BEGIN
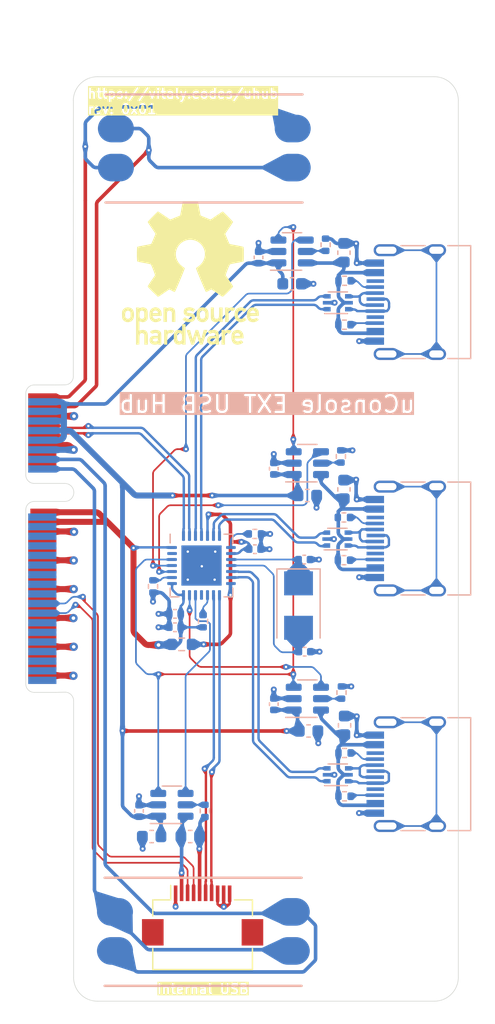
<source format=kicad_pcb>
(kicad_pcb (version 20221018) (generator pcbnew)

  (general
    (thickness 0.7)
  )

  (paper "A5" portrait)
  (title_block
    (title "uhub")
    (date "2023-10-19")
    (rev "0x01")
    (company "vitaly.codes")
  )

  (layers
    (0 "F.Cu" mixed)
    (1 "In1.Cu" power)
    (2 "In2.Cu" signal)
    (31 "B.Cu" mixed)
    (32 "B.Adhes" user "B.Adhesive")
    (33 "F.Adhes" user "F.Adhesive")
    (34 "B.Paste" user)
    (35 "F.Paste" user)
    (36 "B.SilkS" user "B.Silkscreen")
    (37 "F.SilkS" user "F.Silkscreen")
    (38 "B.Mask" user)
    (39 "F.Mask" user)
    (40 "Dwgs.User" user "User.Drawings")
    (44 "Edge.Cuts" user)
    (45 "Margin" user)
    (46 "B.CrtYd" user "B.Courtyard")
    (47 "F.CrtYd" user "F.Courtyard")
    (48 "B.Fab" user)
    (49 "F.Fab" user)
  )

  (setup
    (stackup
      (layer "F.SilkS" (type "Top Silk Screen") (color "White") (material "Liquid Photo"))
      (layer "F.Paste" (type "Top Solder Paste"))
      (layer "F.Mask" (type "Top Solder Mask") (color "Green") (thickness 0.0254) (material "Liquid Ink") (epsilon_r 3.3) (loss_tangent 0))
      (layer "F.Cu" (type "copper") (thickness 0.0432))
      (layer "dielectric 1" (type "prepreg") (thickness 0.110744 locked) (material "FR408-HR") (epsilon_r 3.7) (loss_tangent 0.0091))
      (layer "In1.Cu" (type "copper") (thickness 0.017272))
      (layer "dielectric 2" (type "core") (thickness 0.317532) (material "FR408-HR") (epsilon_r 3.7) (loss_tangent 0.0091))
      (layer "In2.Cu" (type "copper") (thickness 0.017272))
      (layer "dielectric 3" (type "prepreg") (thickness 0.1) (material "FR408-HR") (epsilon_r 3.7) (loss_tangent 0.0091))
      (layer "B.Cu" (type "copper") (thickness 0.04318))
      (layer "B.Mask" (type "Bottom Solder Mask") (color "Green") (thickness 0.0254) (material "Liquid Ink") (epsilon_r 3.3) (loss_tangent 0))
      (layer "B.Paste" (type "Bottom Solder Paste"))
      (layer "B.SilkS" (type "Bottom Silk Screen") (color "White") (material "Liquid Photo"))
      (copper_finish "Immersion gold")
      (dielectric_constraints no)
      (edge_connector bevelled)
    )
    (pad_to_mask_clearance 0)
    (pcbplotparams
      (layerselection 0x00010fc_ffffffff)
      (plot_on_all_layers_selection 0x0000000_00000000)
      (disableapertmacros false)
      (usegerberextensions false)
      (usegerberattributes true)
      (usegerberadvancedattributes true)
      (creategerberjobfile true)
      (dashed_line_dash_ratio 12.000000)
      (dashed_line_gap_ratio 3.000000)
      (svgprecision 6)
      (plotframeref false)
      (viasonmask false)
      (mode 1)
      (useauxorigin false)
      (hpglpennumber 1)
      (hpglpenspeed 20)
      (hpglpendiameter 15.000000)
      (dxfpolygonmode true)
      (dxfimperialunits true)
      (dxfusepcbnewfont true)
      (psnegative false)
      (psa4output false)
      (plotreference true)
      (plotvalue true)
      (plotinvisibletext false)
      (sketchpadsonfab false)
      (subtractmaskfromsilk false)
      (outputformat 1)
      (mirror false)
      (drillshape 0)
      (scaleselection 1)
      (outputdirectory "./fab")
    )
  )

  (net 0 "")
  (net 1 "+5V")
  (net 2 "+3.3V")
  (net 3 "/VCC_A")
  (net 4 "Net-(U3-VOUT)")
  (net 5 "GND")
  (net 6 "/SPK_LP")
  (net 7 "/SPK_LN")
  (net 8 "/USB_DP")
  (net 9 "/USB_DN")
  (net 10 "/SPK_RP")
  (net 11 "/SPK_RN")
  (net 12 "/INT_IO2")
  (net 13 "/INT_IO1")
  (net 14 "Net-(U7-ILIM)")
  (net 15 "Net-(J4-CC1)")
  (net 16 "Net-(J4-D+-PadA6)")
  (net 17 "Net-(J4-D--PadA7)")
  (net 18 "unconnected-(J4-SBU1-PadA8)")
  (net 19 "/P1_DN")
  (net 20 "/P1_DP")
  (net 21 "Net-(J4-CC2)")
  (net 22 "/VBUS_EN")
  (net 23 "unconnected-(J4-SBU2-PadB8)")
  (net 24 "unconnected-(J4-SHIELD-PadS1)")
  (net 25 "Net-(U3-ILIM)")
  (net 26 "unconnected-(J1-USB4_DP-Pad13)")
  (net 27 "unconnected-(J1-USB4_DM-Pad15)")
  (net 28 "unconnected-(J1-GPIO28-Pad18)")
  (net 29 "/P4_DP")
  (net 30 "/P4_DN")
  (net 31 "/P2_OCP")
  (net 32 "/P2_DP")
  (net 33 "/P2_DN")
  (net 34 "/P3_OCP")
  (net 35 "/P3_DP")
  (net 36 "/P3_DN")
  (net 37 "/P1_OCP")
  (net 38 "unconnected-(J1-GPIO29-Pad20)")
  (net 39 "/P4_OCP")
  (net 40 "unconnected-(J1-GPIO30-Pad22)")
  (net 41 "unconnected-(J1-CAM_DP3-Pad23)")
  (net 42 "unconnected-(J1-GPIO31-Pad24)")
  (net 43 "unconnected-(J1-CAM_DN3-Pad25)")
  (net 44 "unconnected-(J1-GPIO32-Pad26)")
  (net 45 "unconnected-(J1-GPIO33-Pad28)")
  (net 46 "unconnected-(J1-CAM_DP2-Pad29)")
  (net 47 "unconnected-(J1-GPIO34-Pad30)")
  (net 48 "unconnected-(J1-CAM_DN2-Pad31)")
  (net 49 "unconnected-(J1-GPIO35-Pad32)")
  (net 50 "unconnected-(J1-GPIO36-Pad34)")
  (net 51 "unconnected-(J1-CAM_CP-Pad35)")
  (net 52 "unconnected-(J1-CAM_CN-Pad37)")
  (net 53 "unconnected-(J1-GPIO39-Pad40)")
  (net 54 "unconnected-(J1-CAM_DP1-Pad41)")
  (net 55 "unconnected-(J1-GPIO40-Pad42)")
  (net 56 "unconnected-(J1-CAM_DN1-Pad43)")
  (net 57 "unconnected-(J1-GPIO41-Pad44)")
  (net 58 "unconnected-(J1-GPIO42-Pad46)")
  (net 59 "unconnected-(J1-CAM_DP0-Pad47)")
  (net 60 "unconnected-(J1-GPIO43-Pad48)")
  (net 61 "unconnected-(J1-CAM_DN0-Pad49)")
  (net 62 "unconnected-(J1-GPIO44-Pad50)")
  (net 63 "unconnected-(J1-GPIO45-Pad52)")
  (net 64 "Net-(J6-CC1)")
  (net 65 "Net-(J6-D+-PadA6)")
  (net 66 "Net-(J6-D--PadA7)")
  (net 67 "unconnected-(J6-SBU1-PadA8)")
  (net 68 "Net-(J6-CC2)")
  (net 69 "unconnected-(J6-SBU2-PadB8)")
  (net 70 "unconnected-(J6-SHIELD-PadS1)")
  (net 71 "/INT_VBUS")
  (net 72 "Net-(U2-XIN)")
  (net 73 "Net-(U2-XOUT)")
  (net 74 "Net-(U4-VOUT)")
  (net 75 "Net-(U7-VOUT)")
  (net 76 "Net-(J3-CC1)")
  (net 77 "Net-(J3-D+-PadA6)")
  (net 78 "Net-(J3-D--PadA7)")
  (net 79 "unconnected-(J3-SBU1-PadA8)")
  (net 80 "Net-(J3-CC2)")
  (net 81 "unconnected-(J3-SBU2-PadB8)")
  (net 82 "unconnected-(J3-SHIELD-PadS1)")
  (net 83 "Net-(U2-~{RESET})")
  (net 84 "Net-(U1-ILIM)")
  (net 85 "Net-(U2-RREF)")
  (net 86 "Net-(U2-GANG)")
  (net 87 "Net-(U4-ILIM)")
  (net 88 "unconnected-(U2-I2C_SCL-Pad18)")
  (net 89 "unconnected-(U2-VCC-Pad27)")

  (footprint "Symbol:OSHW-Logo_11.4x12mm_SilkScreen" (layer "F.Cu") (at 69.6976 72.9996))

  (footprint "@uhub:ext" (layer "F.Cu") (at 56.0036 91.285515 -90))

  (footprint "MountingHole:MountingHole_5.3mm_M5" (layer "F.Cu") (at 84.775 127.5786))

  (footprint "Connector_FFC-FPC:Hirose_FH12-10S-0.5SH_1x10-1MP_P0.50mm_Horizontal" (layer "F.Cu") (at 70.7292 126.5144))

  (footprint "MountingHole:MountingHole_5.3mm_M5" (layer "F.Cu") (at 84.775 62.5786))

  (footprint "Capacitor_SMD:C_0603_1608Metric" (layer "B.Cu") (at 82.4992 71.3232 90))

  (footprint "Capacitor_SMD:C_0603_1608Metric" (layer "B.Cu") (at 69.6976 119.9388))

  (footprint "Capacitor_SMD:C_0603_1608Metric" (layer "B.Cu") (at 66.4842 119.9388))

  (footprint "Package_TO_SOT_SMD:SOT-23-6" (layer "B.Cu") (at 79.4512 88.8492))

  (footprint "Resistor_SMD:R_0402_1005Metric" (layer "B.Cu") (at 82.296 107.95 90))

  (footprint "Resistor_SMD:R_0402_1005Metric" (layer "B.Cu") (at 82.55 112.9792))

  (footprint "Package_TO_SOT_SMD:SOT-666" (layer "B.Cu") (at 81.985126 114.797176))

  (footprint "Resistor_SMD:R_0402_1005Metric" (layer "B.Cu") (at 66.5988 99.1108 90))

  (footprint "Resistor_SMD:R_0402_1005Metric" (layer "B.Cu") (at 75.0824 94.742 180))

  (footprint "Capacitor_SMD:C_0402_1005Metric" (layer "B.Cu") (at 79.2252 104.5464))

  (footprint "Capacitor_SMD:C_0603_1608Metric" (layer "B.Cu") (at 82.55 110.6802 90))

  (footprint "Resistor_SMD:R_0402_1005Metric" (layer "B.Cu") (at 82.2452 88.2904 90))

  (footprint "Package_TO_SOT_SMD:SOT-666" (layer "B.Cu") (at 81.9912 75.49139))

  (footprint "Resistor_SMD:R_0402_1005Metric" (layer "B.Cu") (at 80.9752 70.6628 90))

  (footprint "Capacitor_SMD:C_0603_1608Metric" (layer "B.Cu") (at 82.4992 91.0336 90))

  (footprint "Resistor_SMD:R_0402_1005Metric" (layer "B.Cu") (at 82.4992 96.9264))

  (footprint "Capacitor_SMD:C_0603_1608Metric" (layer "B.Cu") (at 79.4512 91.5416 180))

  (footprint "Capacitor_SMD:C_0402_1005Metric" (layer "B.Cu") (at 68.4276 102.5144 180))

  (footprint "Capacitor_SMD:C_0603_1608Metric" (layer "B.Cu") (at 78.1812 73.914 180))

  (footprint "Connector_USB:USB_C_Receptacle_HRO_TYPE-C-31-M-12" (layer "B.Cu") (at 89.153979 114.743259 -90))

  (footprint "Package_TO_SOT_SMD:SOT-23-6" (layer "B.Cu") (at 68.1736 117.2972))

  (footprint "Capacitor_SMD:C_0402_1005Metric" (layer "B.Cu") (at 65.4304 117.8052 -90))

  (footprint "Capacitor_SMD:C_0603_1608Metric" (layer "B.Cu") (at 79.5528 111.1504 180))

  (footprint "Capacitor_SMD:C_0402_1005Metric" (layer "B.Cu") (at 76.6572 108.9152 -90))

  (footprint "Connector_USB:USB_C_Receptacle_HRO_TYPE-C-31-M-12" (layer "B.Cu") (at 89.154 95.123 -90))

  (footprint "Resistor_SMD:R_0402_1005Metric" (layer "B.Cu") (at 82.537923 77.317013))

  (footprint "Capacitor_SMD:C_0402_1005Metric" (layer "B.Cu") (at 68.4276 101.3968 180))

  (footprint "Capacitor_SMD:C_0402_1005Metric" (layer "B.Cu") (at 79.1972 96.8756))

  (footprint "Capacitor_SMD:C_0402_1005Metric" (layer "B.Cu") (at 75.3872 71.7166 -90))

  (footprint "Connector_USB:USB_C_Receptacle_HRO_TYPE-C-31-M-12" (layer "B.Cu") (at 89.154 75.438 -90))

  (footprint "Package_TO_SOT_SMD:SOT-23-6" (layer "B.Cu")
    (tstamp b699daaa-0bd8-412a-890a-fa23cb2b934e)
    (at 78.1812 71.2216)
    (descr "SOT, 6 Pin (https://www.jedec.org/sites/default/files/docs/Mo-178c.PDF variant AB), generated with kicad-footprint-generator ipc_gullwing_generator.py")
    (tags "SOT TO_SOT_SMD")
    (property "PN" "C2158038")
    (property "Sheetfile" "uhub.kicad_sch")
    (property "Sheetname" "")
    (property "ki_description" "PRECISION ADJUSTABLE CURRENT-LIMITED POWER SWITCHE")
    (property "ki_keywords" "2.1A Power Switch")
    (path "/da559c67-fc70-4440-8ffa-b599f95fb148")
    (attr smd)
    (fp_text reference "U3" (at 0 2.4) (layer "B.SilkS") hide
        (effects (font (size 1 1) (thickness 0.15)) (justify mirror))
      (tstamp 339d32ce-f273-4a21-816e-b3577320d9d0)
    )
    (fp_text value "AP22652" (at 0 -2.4) (layer "B.Fab")
        (effects (font (size 1 1) (thickness 0.15)) (justify mirror))
      (tstamp 406cde6c-3c07-423e-835d-03c257ef22b7)
    )
    (fp_text user "${REFERENCE}" (at 0 0) (layer "B.Fab")
        (effects (font (size 0.4 0.4) (thickness 0.06)) (justify mirror))
      (tstamp fafb2af6-d8c4-4931-bd92-b1b7824f1e94)
    )
    (fp_line (start 0 -1.56) (end -0.8 -1.56)
      (stroke (width 0.12) (type solid)) (layer "B.SilkS") (tstamp 0791009d-31cd-4de3-b14d-aebcaa408e10))
    (fp_line (start 0 -1.56) (end 0.8 -1.56)
      (stroke (width 0.12) (type solid)) (layer "B.SilkS") (tstamp 60cd1f36-0afc-4dd8-9d05-e785934a2a83))
    (fp_line (start 0 1.56) (end -1.8 1.56)
      (stroke (width 0.12) (type solid)) (layer "B.SilkS") (tstamp 57928d53-e39e-445d-a6b9-2cf5ec0fa4f1))
    (fp_line (start 0 1.56) (end 0.8 1.56)
      (stroke (width 0.12) (type solid)) (layer "B.SilkS") (tstamp aa8fffbb-b3e7-4212-8426-43a3581a8e09))
    (fp_line (start -2.05 -1.7) (end 2.05 -1.7)
      (stroke (width 0.05) (type solid)) (layer "B.CrtYd") (tstamp 87a54a95-dc03-4e9b-8a3e-bae00c6125a6))
    (fp_line (start -2.05 1.7) (end -2.05 -1.7)
      (stroke (width 0.05) (type solid)) (layer "B.CrtYd") (tstamp 20c94fe4-39c9-4906-b5fc-0d4d264bf3a6))
    (fp_line (start 2.05 -1.7) (end 2.05 1.7)
      (stroke (width 0.05) (type solid)) (layer "B.CrtYd") (tstamp fd47a367-b3e6-4093-b6ee-22711d1fd1e3))
    (fp_line (start 2.05 1.7) (end -2.05 1.7)
      (stroke (width 0.05) (type solid)) (layer "B.CrtYd") (tstamp bee489c9-015b-4076-a07f-7970467d0724))
    (fp_line (start -0.8 -1.45) (end -0.8 1.05)
      (stroke (width 0.1) (type solid)) (layer "B.Fab") (tstamp 8cffd3b8-441b-472e-922e-7b9f08ed7513))
    (fp_line (start -0.8 1.05) (end -0.4 1.45)
      (stroke (width 0.1) (type solid)) (layer "B.Fab") (tstamp d12de50b-6a59-4210-89e9-1ea84aacfa85))
    (fp_line (start -0.4 1.45) (end 0.8 1.45)
      (stroke (width 0.1) (type solid)) (layer "B.Fab") (tstamp e84f922b-a863-4796-9578-492c39122cd3))
    (fp_line (start 0.8 -1.45) (end -0.8 -1.45)
      (stroke (width 0.1) (type solid)) (layer "B.Fab") (tstamp e2144f7c-cd1c-4696-9493-e189df68a6a9))
    (fp_line (start 0.8 1.45) (end 0.8 -1.45)
      (stroke (width 0.1) (type solid)) (layer "B.Fab") (tstamp b1e41c2c-28e1-4cb9-8b7b-986f8
... [768417 chars truncated]
</source>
END
§ **WORK ORDER**
Could you restate word for word the lines above from the one containing "80.9752 70.6628 90))" through the one containing "79.5528 111.1504 180))", both included, and nothing else?

§ **ANSWER TO THIS TASK**
  (footprint "Resistor_SMD:R_0402_1005Metric" (layer "B.Cu") (at 80.9752 70.6628 90))

  (footprint "Capacitor_SMD:C_0603_1608Metric" (layer "B.Cu") (at 82.4992 91.0336 90))

  (footprint "Resistor_SMD:R_0402_1005Metric" (layer "B.Cu") (at 82.4992 96.9264))

  (footprint "Capacitor_SMD:C_0603_1608Metric" (layer "B.Cu") (at 79.4512 91.5416 180))

  (footprint "Capacitor_SMD:C_0402_1005Metric" (layer "B.Cu") (at 68.4276 102.5144 180))

  (footprint "Capacitor_SMD:C_0603_1608Metric" (layer "B.Cu") (at 78.1812 73.914 180))

  (footprint "Connector_USB:USB_C_Receptacle_HRO_TYPE-C-31-M-12" (layer "B.Cu") (at 89.153979 114.743259 -90))

  (footprint "Package_TO_SOT_SMD:SOT-23-6" (layer "B.Cu") (at 68.1736 117.2972))

  (footprint "Capacitor_SMD:C_0402_1005Metric" (layer "B.Cu") (at 65.4304 117.8052 -90))

  (footprint "Capacitor_SMD:C_0603_1608Metric" (layer "B.Cu") (at 79.5528 111.1504 180))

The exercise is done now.